第25章 『きらきらの貴方。 』 月島明光





練習が終わった後、ブラウニーとは別に焼いていたココア味のカップケーキの入った袋を持ち、玄関脇のベンチで月島さんを待っていた。


ざわり、ざわりと騒がしくなる廊下。

みんなと話はできるようになったけれど、さっきみんなに配った物とは別の物を月島さんに渡したら、好意を持っていることが丸わかり。

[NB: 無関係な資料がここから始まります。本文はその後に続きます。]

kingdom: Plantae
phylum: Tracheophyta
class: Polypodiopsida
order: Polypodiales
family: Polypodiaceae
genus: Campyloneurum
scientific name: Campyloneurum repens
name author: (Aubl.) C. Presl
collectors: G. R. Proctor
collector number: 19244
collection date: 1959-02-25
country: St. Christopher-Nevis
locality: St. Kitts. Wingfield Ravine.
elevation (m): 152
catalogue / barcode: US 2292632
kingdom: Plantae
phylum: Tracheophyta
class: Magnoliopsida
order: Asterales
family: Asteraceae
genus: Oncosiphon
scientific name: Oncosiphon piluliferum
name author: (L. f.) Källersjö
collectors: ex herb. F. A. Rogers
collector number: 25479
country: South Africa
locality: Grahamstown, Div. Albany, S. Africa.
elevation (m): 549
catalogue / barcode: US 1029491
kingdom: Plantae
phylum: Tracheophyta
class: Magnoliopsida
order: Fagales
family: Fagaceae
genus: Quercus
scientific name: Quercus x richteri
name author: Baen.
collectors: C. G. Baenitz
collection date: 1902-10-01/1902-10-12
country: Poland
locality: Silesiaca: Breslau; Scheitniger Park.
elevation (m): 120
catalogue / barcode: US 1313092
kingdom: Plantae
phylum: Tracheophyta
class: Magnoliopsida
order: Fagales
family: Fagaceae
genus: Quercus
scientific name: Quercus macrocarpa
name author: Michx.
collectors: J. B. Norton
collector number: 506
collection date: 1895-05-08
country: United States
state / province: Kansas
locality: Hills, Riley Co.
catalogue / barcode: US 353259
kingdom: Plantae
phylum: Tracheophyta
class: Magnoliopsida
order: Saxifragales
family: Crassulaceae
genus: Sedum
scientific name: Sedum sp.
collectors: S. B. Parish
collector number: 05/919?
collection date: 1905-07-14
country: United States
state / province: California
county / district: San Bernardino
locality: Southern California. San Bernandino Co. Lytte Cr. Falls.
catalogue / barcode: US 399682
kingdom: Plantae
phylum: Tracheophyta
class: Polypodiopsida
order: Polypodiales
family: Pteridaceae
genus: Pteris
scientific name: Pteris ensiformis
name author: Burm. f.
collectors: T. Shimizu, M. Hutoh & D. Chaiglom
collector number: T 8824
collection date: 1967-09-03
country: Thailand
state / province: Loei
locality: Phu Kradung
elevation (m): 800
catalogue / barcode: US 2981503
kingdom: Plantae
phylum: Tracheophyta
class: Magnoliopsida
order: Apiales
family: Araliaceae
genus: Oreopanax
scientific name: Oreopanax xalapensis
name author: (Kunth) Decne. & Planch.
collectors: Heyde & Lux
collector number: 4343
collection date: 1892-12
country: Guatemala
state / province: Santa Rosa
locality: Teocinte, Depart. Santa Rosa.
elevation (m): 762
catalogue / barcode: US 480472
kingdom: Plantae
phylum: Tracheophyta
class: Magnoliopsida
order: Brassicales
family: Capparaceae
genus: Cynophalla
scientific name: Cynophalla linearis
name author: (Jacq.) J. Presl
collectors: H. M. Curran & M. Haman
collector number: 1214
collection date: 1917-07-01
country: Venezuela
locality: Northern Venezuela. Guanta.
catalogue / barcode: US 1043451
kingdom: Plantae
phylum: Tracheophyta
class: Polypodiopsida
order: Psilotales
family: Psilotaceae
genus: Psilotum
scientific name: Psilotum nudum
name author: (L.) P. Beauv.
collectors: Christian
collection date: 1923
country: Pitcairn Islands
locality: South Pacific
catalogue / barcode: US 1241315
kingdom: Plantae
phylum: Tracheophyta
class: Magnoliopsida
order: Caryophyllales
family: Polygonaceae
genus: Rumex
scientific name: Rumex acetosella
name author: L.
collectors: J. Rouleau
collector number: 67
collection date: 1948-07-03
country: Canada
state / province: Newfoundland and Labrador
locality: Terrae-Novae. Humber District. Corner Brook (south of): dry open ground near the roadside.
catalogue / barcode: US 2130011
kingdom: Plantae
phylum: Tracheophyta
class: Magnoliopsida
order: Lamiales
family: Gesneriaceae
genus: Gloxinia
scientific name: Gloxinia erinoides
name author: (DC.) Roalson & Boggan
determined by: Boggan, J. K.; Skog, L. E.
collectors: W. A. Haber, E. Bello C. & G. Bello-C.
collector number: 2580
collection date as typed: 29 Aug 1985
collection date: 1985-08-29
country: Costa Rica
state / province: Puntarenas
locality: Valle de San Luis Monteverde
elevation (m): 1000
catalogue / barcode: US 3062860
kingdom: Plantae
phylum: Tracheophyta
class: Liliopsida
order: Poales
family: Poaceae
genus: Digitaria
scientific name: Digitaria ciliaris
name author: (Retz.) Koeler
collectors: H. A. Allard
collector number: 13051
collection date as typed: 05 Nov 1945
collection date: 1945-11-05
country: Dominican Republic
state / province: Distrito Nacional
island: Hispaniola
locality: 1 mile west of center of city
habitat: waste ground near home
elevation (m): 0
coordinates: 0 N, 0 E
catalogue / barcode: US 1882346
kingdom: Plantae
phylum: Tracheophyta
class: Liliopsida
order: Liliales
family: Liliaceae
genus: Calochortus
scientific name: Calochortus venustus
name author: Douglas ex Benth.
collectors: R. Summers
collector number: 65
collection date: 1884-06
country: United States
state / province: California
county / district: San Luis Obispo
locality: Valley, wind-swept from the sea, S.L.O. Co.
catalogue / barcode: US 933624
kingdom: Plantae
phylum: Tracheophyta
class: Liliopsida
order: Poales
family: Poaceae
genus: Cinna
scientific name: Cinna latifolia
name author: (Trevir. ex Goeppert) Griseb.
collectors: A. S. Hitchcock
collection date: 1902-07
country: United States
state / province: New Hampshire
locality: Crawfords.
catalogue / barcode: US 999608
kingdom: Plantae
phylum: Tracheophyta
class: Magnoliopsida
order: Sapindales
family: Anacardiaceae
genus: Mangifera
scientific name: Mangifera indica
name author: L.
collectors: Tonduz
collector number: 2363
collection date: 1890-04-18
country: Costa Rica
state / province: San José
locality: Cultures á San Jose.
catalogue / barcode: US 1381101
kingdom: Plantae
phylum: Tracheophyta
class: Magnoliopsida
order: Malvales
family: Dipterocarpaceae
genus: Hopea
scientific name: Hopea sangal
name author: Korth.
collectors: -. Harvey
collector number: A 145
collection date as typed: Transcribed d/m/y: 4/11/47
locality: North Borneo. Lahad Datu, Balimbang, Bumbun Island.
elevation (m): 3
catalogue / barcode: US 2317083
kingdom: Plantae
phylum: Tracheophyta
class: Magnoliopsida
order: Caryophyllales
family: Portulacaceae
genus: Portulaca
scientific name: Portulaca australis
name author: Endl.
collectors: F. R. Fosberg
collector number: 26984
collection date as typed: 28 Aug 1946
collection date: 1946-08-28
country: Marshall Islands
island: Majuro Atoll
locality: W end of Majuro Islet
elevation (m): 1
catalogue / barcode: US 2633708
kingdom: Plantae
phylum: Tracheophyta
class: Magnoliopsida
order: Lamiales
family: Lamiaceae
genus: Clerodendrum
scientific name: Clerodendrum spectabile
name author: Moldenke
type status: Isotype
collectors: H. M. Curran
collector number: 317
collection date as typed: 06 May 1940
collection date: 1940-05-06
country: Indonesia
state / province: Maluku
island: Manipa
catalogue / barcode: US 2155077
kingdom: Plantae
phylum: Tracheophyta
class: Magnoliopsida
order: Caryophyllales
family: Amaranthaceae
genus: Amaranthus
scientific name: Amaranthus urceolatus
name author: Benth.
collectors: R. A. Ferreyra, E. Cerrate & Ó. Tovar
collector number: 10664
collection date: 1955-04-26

それを悟られるのは恥ずかしいので、私は咄嗟に物陰に隠れた。


話題はやっぱりバレンタインの話。
カノジョにもらった、とか、職場の義理しかもらってない、とか。
そんな話題の中にはやっぱり私の話もあって…

「夏乃ちゃんのブラウニー…だっけ?あれ美味かったよなー!」

「普段作ってくれる弁当もうまいしいい嫁になりそうだよなー。」

「でもさ、夏乃ちゃんが自分の嫁になっても兄貴が赤井沢さんだぜ。なかなかに厳しくないか?なあ、月島。」


どくん。心臓が大きく跳ねた。

聞きたい。
聞きたくない。

そんな気持ちが浮かんで消えて。


聞かないように逃げたくても足が張り付いたように動かない。

耳を塞ごうにも、手が震えて耳を塞ぐことができない。




「うん…赤井沢さんは…手強いよな…」


息が、止まった。

やっぱり私はここでは赤井沢 剛の妹でしかない。


その現実に、ほろり、涙が出た。


だったら月島さんにこんな物を渡したら迷惑。
流れる涙をぐいぐい手でこする。





そんな時、手首にかけていた袋がばさり、床に落ちた。